Exercise - Using the data that follows, return exactly the lines from the one that contains "left shoulder: (168, 177)" through the one that contains "left knee: (150, 393)", ends included.

Records shown -

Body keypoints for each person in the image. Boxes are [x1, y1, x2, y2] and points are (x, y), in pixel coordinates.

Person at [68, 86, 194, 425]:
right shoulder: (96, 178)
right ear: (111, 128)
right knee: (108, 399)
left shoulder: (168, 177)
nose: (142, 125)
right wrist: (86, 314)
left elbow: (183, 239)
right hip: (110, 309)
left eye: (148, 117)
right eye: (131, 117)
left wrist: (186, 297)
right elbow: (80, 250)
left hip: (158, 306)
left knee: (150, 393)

* * *

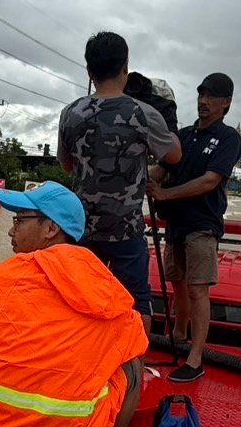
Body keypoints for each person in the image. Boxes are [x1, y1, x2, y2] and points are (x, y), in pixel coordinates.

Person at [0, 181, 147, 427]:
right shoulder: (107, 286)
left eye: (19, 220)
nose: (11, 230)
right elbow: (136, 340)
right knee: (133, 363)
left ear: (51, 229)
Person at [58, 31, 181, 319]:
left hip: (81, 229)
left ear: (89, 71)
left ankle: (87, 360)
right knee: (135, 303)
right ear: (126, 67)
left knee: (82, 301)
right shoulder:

Written response -
left shoulder: (168, 177)
nose: (142, 125)
right wrist: (86, 314)
left elbow: (183, 239)
right hip: (110, 309)
left eye: (148, 117)
right eye: (131, 117)
left wrist: (186, 297)
right elbow: (80, 250)
left hip: (158, 306)
left knee: (150, 393)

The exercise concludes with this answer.